There has never been an easier time or place in all of history to be satirical. Donald Trump (among other things) has made satire easy. Satire is open for the public! No longer are we slaves to the many and ever-changing hosts of Saturday Night Live. No longer do we have to watch in pain as Jimmy Fallon amasses millions of viewers by being likable and refusing not to just smile constantly as if everything is okay. Never again will we weep for the death of Jonathan Stewart’s Daily Show, and the Colbert Report (Trevor Noah is great, but we can still miss Stewart).
Satire is for the people, and today it is by the people. Youtube streamers unite, let us change the direction of American politics, and thus the economic state of the whole world, by mocking everyone and everything!
As the venerable Neil Postman, writer of “Amusing Ourselves to Death,” said: “Americans no longer talk to each other, they entertain each other. They do not exchange ideas, they exchange images. They do not argue with propositions; they argue with good looks, celebrities and commercials.”
And thank God! Propositions! Words! Talking! These allow people to develop thoughts rather than laugh. We don’t want that, satire is for the people and by the people. Government is for the memes, and by the memes. (Even multi-millionaires know that real political change happens when we fund "shit-posters" on 4chan).
What do we want to make fun of? Everything! And indeed we will, and do. Who watches the debate to decide who to vote for? No one! Who watches the debate so they can live tweet a joke and hopefully get a lot of retweets? Everyone! (Even Hillary Clinton has mentioned cat gifs in an attempt to be relatable). Show me one person who wouldn't tune in to "Keeping up with the Obamas," and I'll report that individual to my friend who runs an asylum for the criminally insane.

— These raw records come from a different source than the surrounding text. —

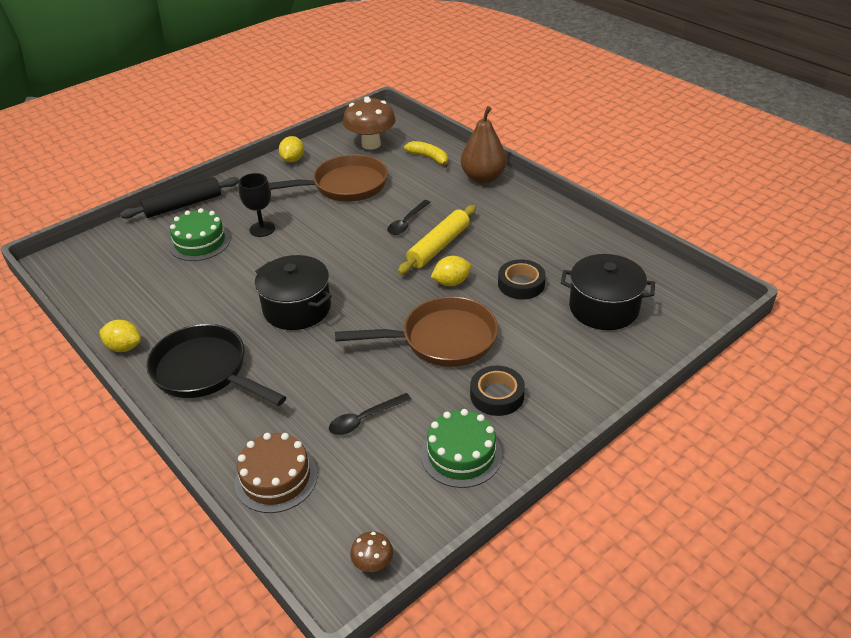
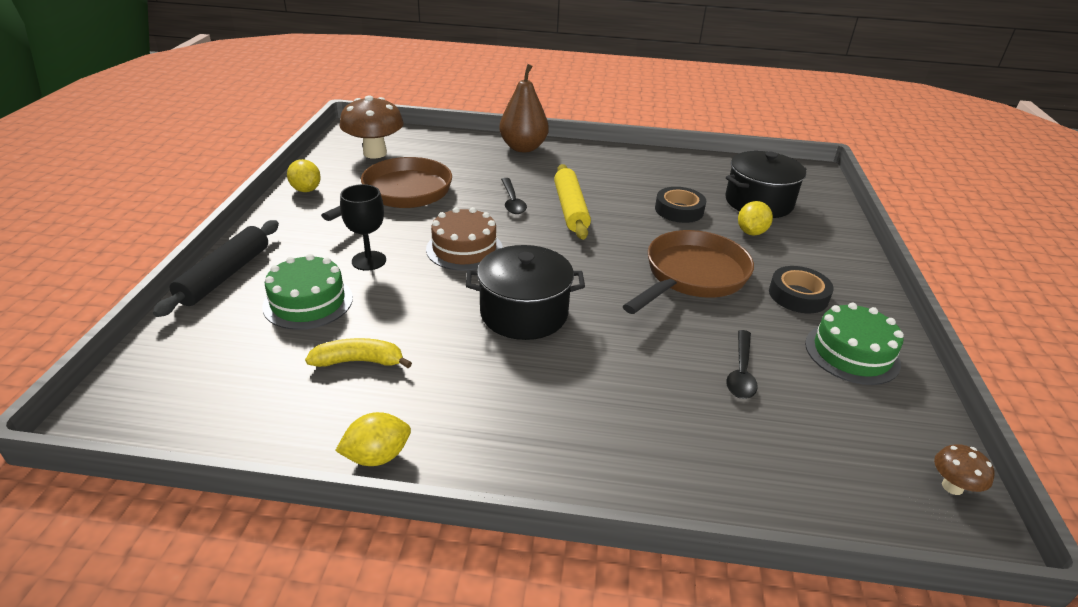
camera: 45 degrees left, 5 degrees down
(205, 372) = (523, 423): black pan -> none
(276, 478) = (760, 475): brown cake -> brown cake (464, 249)
(429, 158) = (451, 147): yellow banana -> yellow banana (359, 361)
(451, 282) = (626, 231): yellow lemon -> yellow lemon (751, 232)

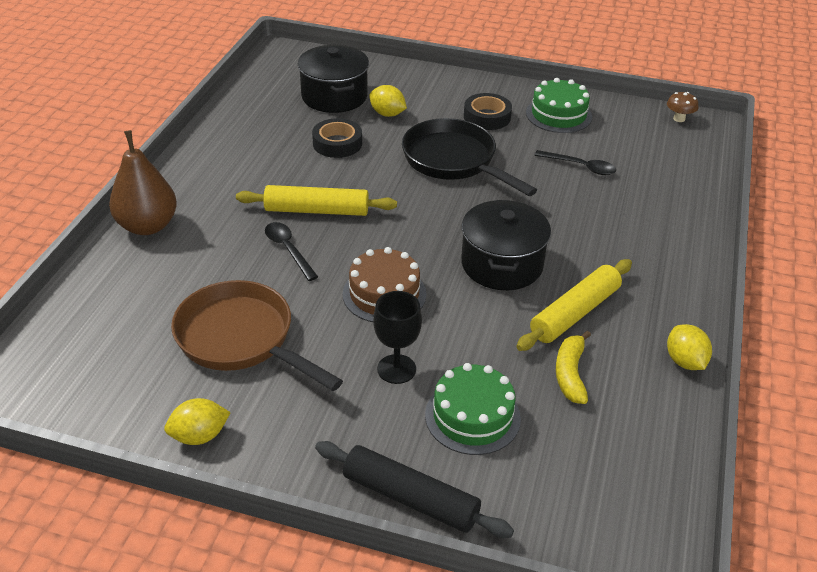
camera: 80 degrees left, 5 degrees up
(375, 153) = (104, 365): brown mushroom -> none
(454, 365) = (574, 313): none -> yellow rolling pin
(512, 201) = (288, 250): black spoon -> black spoon turned 120 degrees counterclockwise
(691, 276) = (454, 161): brown pan -> black pan

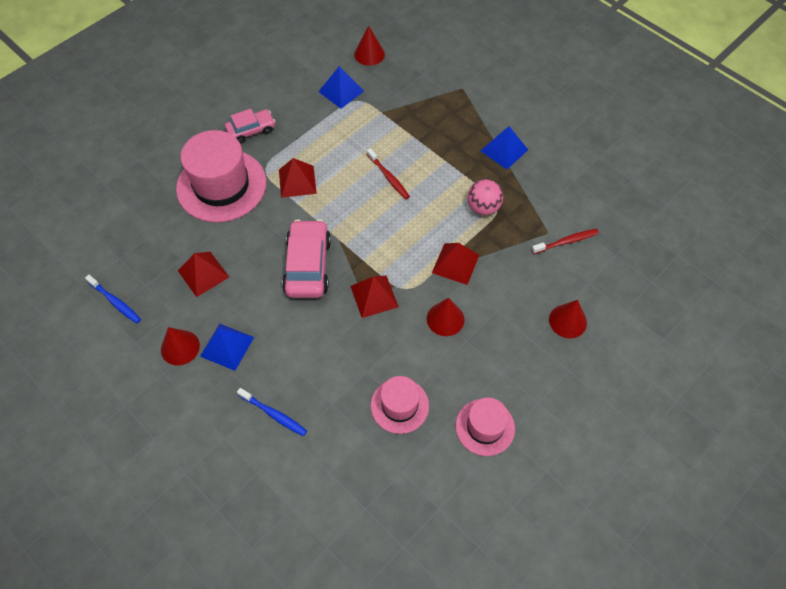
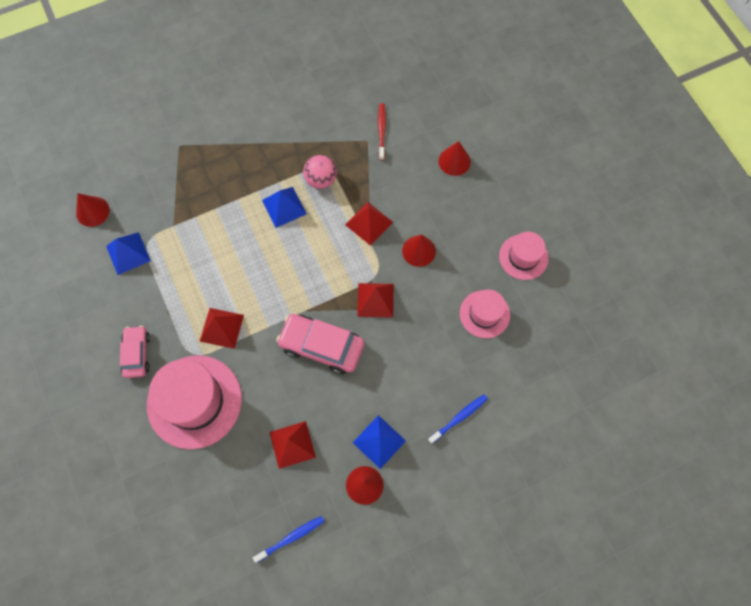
camera: 70 degrees left, 10 degrees up
(388, 177) = (254, 245): red toothbrush -> none
(504, 150) = (267, 139): blue pyramid -> blue pyramid (284, 207)

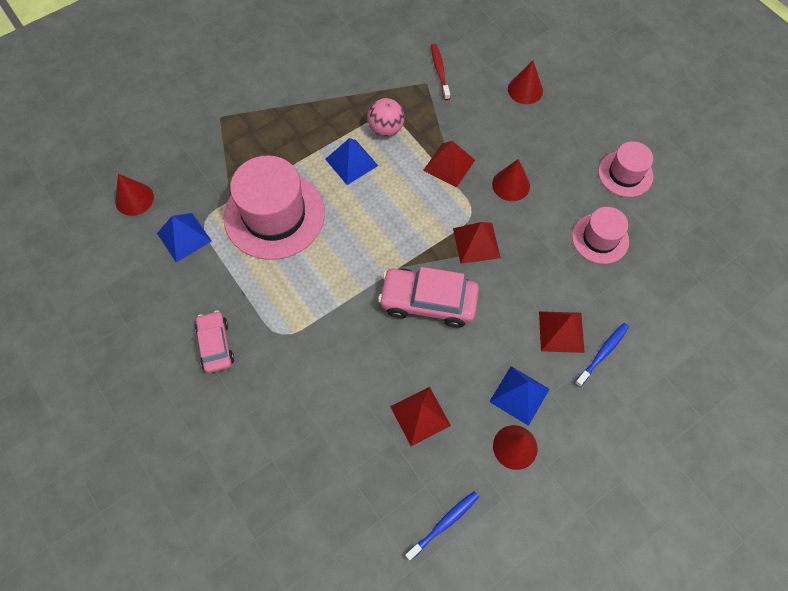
camera: 10 degrees left, 5 degrees down
(194, 401) = (294, 387): pink hat -> pink hat (274, 215)
(221, 328) = (309, 300): red pyramid -> red pyramid (561, 331)

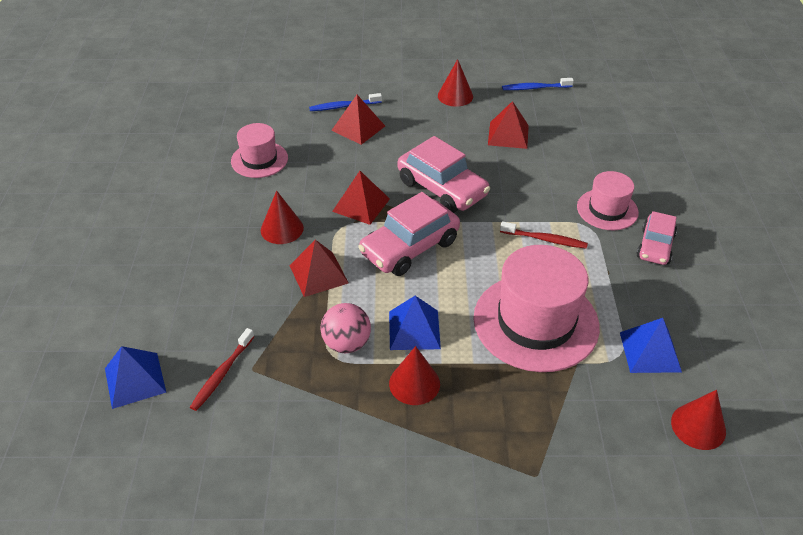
camera: 145 degrees left, 20 degrees down
(309, 297) = (545, 239): none -> red toothbrush
(406, 225) = (409, 247): none -> pink car
(519, 395) = (426, 114): blue pyramid -> blue pyramid (135, 380)
(525, 90) = (162, 300): red cone -> red cone (414, 383)
(625, 174) = (178, 187): pink hat -> pink hat (607, 209)

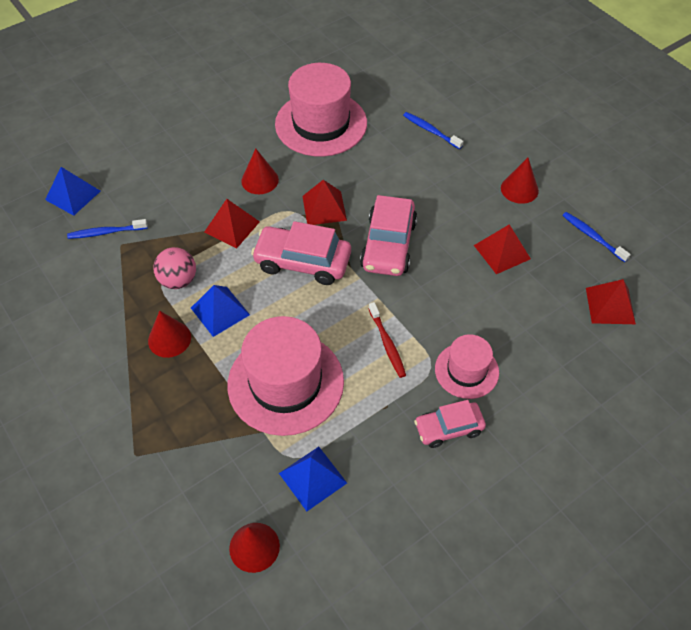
camera: 55 degrees right, 10 degrees up
(222, 374) = (106, 232): red toothbrush -> blue toothbrush
(259, 160) = (321, 124): pink hat -> pink hat, size x1.80
(358, 128) = (412, 154): red pyramid -> red pyramid (610, 305)

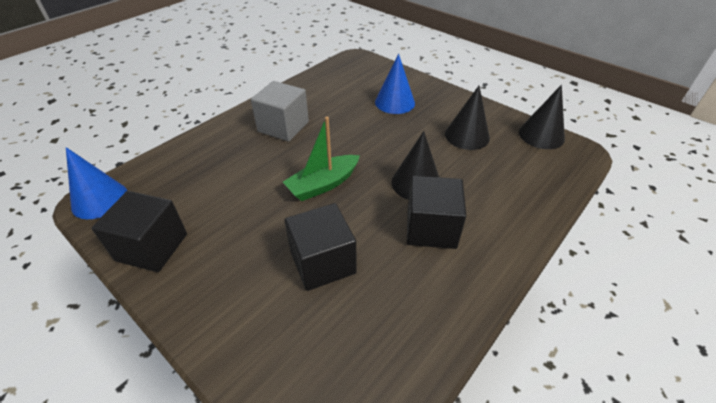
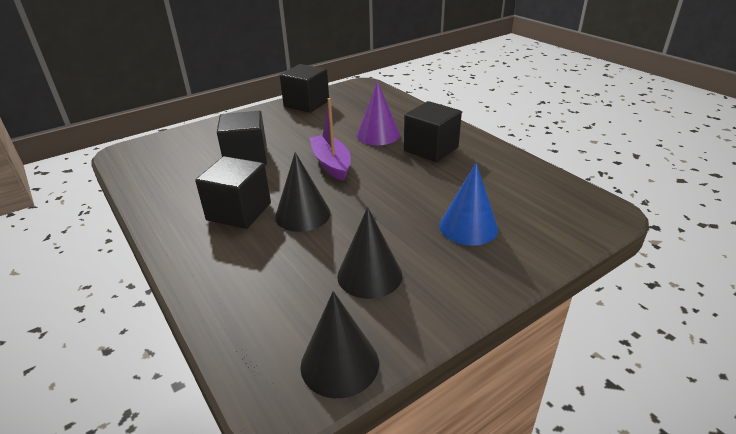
camera: 105 degrees right, 10 degrees down
(99, 200) = (362, 87): blue cone -> none
(254, 163) = (378, 135): none -> purple cone
(283, 126) = (431, 149): grey cube -> black cube
(323, 184) = (331, 164): green boat -> purple boat

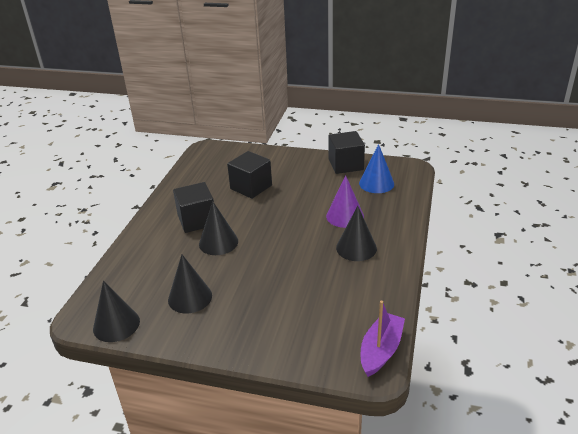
camera: 50 degrees right, 0 degrees up
(331, 164) = (283, 220): purple boat -> purple boat (381, 350)
(431, 149) = (356, 248): black cube -> black cone
(468, 227) = (277, 311): blue cone -> blue cone (376, 183)

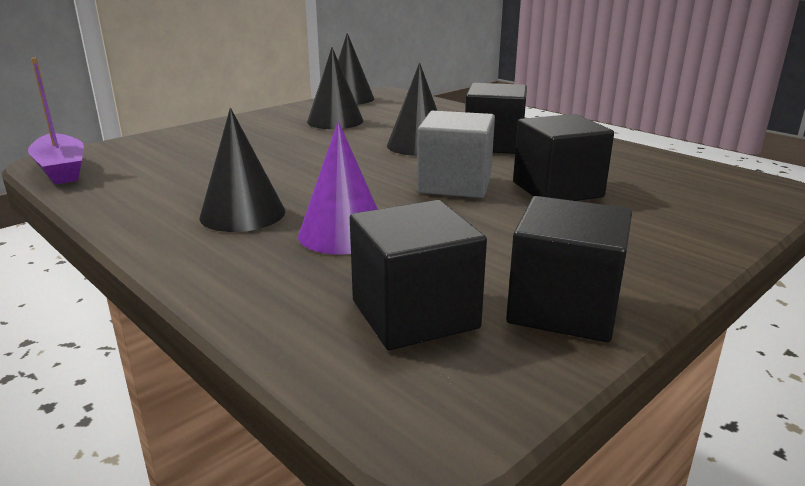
camera: 120 degrees right, 10 degrees down
(268, 211) = (455, 184): none -> grey cube
(376, 183) = (414, 314): blue cone -> black cube

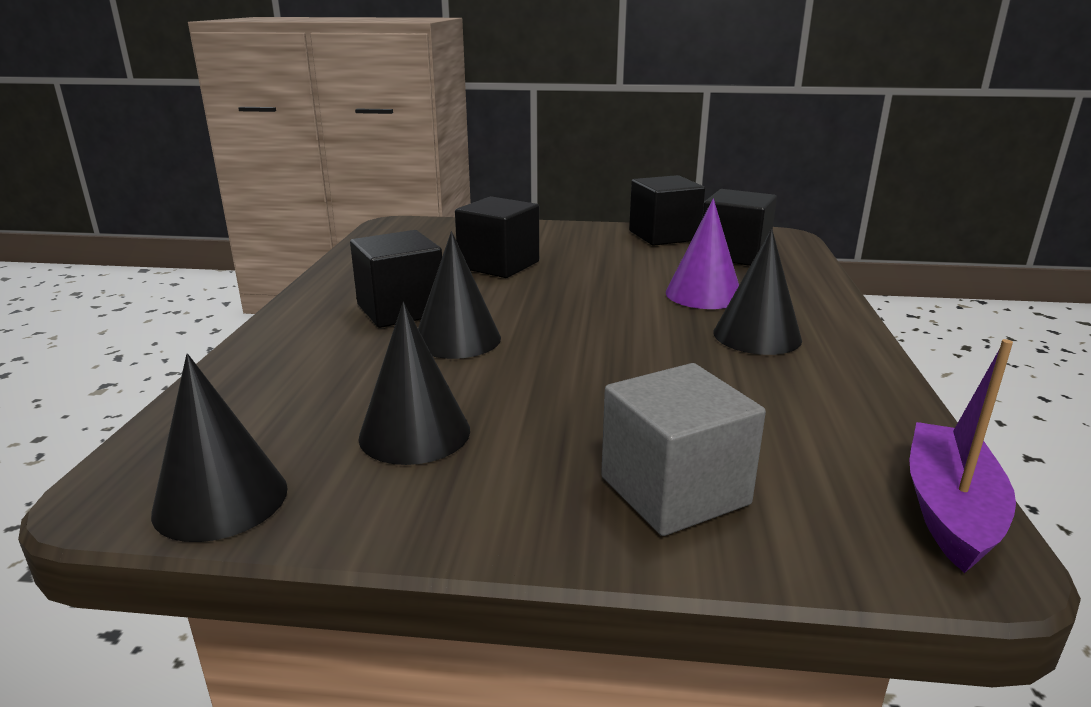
camera: 130 degrees left, 0 degrees up
(455, 184) = (546, 293): grey cube -> grey cube (674, 491)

Life is too boring to vote smart. Vote entertaining, and watch the world burn! That would give us a ton of shit to tweet about. If this campaign were normal, if any politician suggested practical legislation to fix any real problems (i.e. police brutality, globalization and the unethical nature of international labor, or I don't know, maybe the fact that it seems like the Cold War is getting hot), then we wouldn't be able to mock them. They wouldn't be entertaining; life would be about helping others and not laughing one more time before crying ourselves to sleep because we don't have any good matches on Tinder.
Satire is for the people. For the ravenous entertainment appetite of bloated celebrity-obsessed Americans who can only handle peripheral routes of persuasion because direct routes require us to pay attention to the details. And we wouldn't have it any other way.